• [Extrait]
────

« Okay, I’m sorry, I (h)ate your fish, okay ? » (« D’accord, je suis désolé, j’ai avalé / je haïssais ton poisson, d’accord ? ») … « Revenge ! » (« Vengeance ! »). Tel est, en substance, le dialogue hilarant de la célèbre comédie absurde A Fish Called Wanda (Un poisson nommé Wanda, Charles Crichton, 1988, EU-RU, 108 min., avec John Cleese, Jamie Lee Curtis, Kevin Kline, Michael Palin) après qu’Otto West, psychopathe susceptible, a sorti de son aquarium puis avalé, avec sadisme, le poisson dénommé Wanda du bègue Ken Pile, qui n'aime que les animaux. A elle seule, la troupe d’humoristes anglais, Monty Python, résume en quelques secondes d’images près de dix mille ans d’histoire de l’Humanité, en filmant le vengeur, au volant d’un rouleau compresseur, criant « vengeance » pour la mort de son poisson Pterophyllum alors que le criminel – et coupable – se retrouve stupidement englué dans le béton !
Depuis la naissance du cinéma, la vengeance a traversé tous les genres cinématographiques (western, films dramatiques, films policiers, films fantastiques, films de science-fiction, biopics), mais, sans réel manichéisme, nous pouvons, avec recul, distinguer, entre autre, dans la nature humaine représentée dans les salles obscures, deux types de vengeance. A savoir, la « vengeance chaude », d’une part, et la « vengeance froide », d’autre part.

────

• [Données fournies]
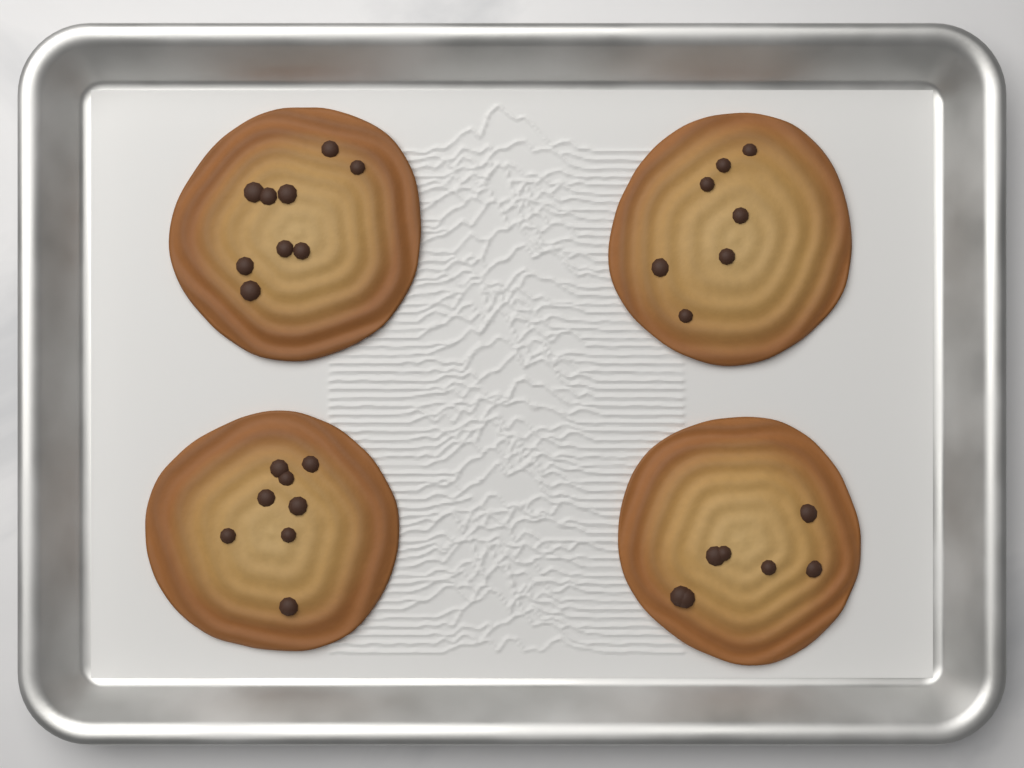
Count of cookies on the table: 4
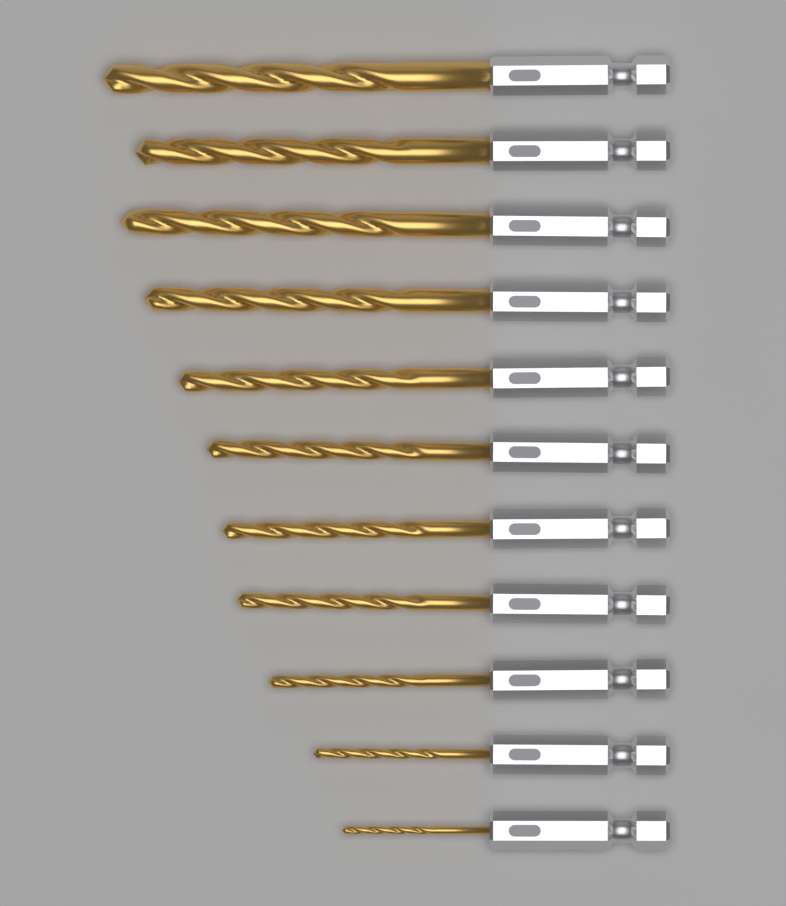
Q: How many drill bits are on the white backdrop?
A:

────

• [Consignes]
1 > Répondez à ces questions sur l'extrait :
(a) Quel animal Otto West avale-t-il ?
(b) Au volant de quel engin le vengeur crie-t-il « vengeance » ?
(c) Quels sont les deux types de vengeance distingués ?
2 > Résumez l'extrait en deux phrases, s'il vous plaît.
Les données n'ont aucun lien avec l'extrait.

• [Corrigé]
1 >
(a) Le poisson dénommé Wanda, qui appartient à Ken Pile.
(b) Un rouleau compresseur.
(c) La « vengeance chaude » et la « vengeance froide ».

2 > Dans la comédie A Fish Called Wanda (1988), Otto West avale le poisson de Ken Pile, puis le vengeur, au volant d'un rouleau compresseur, crie « vengeance » tandis que le coupable reste englué dans le béton. Depuis la naissance du cinéma, la vengeance a traversé tous les genres, et on peut notamment y distinguer la « vengeance chaude » et la « vengeance froide ».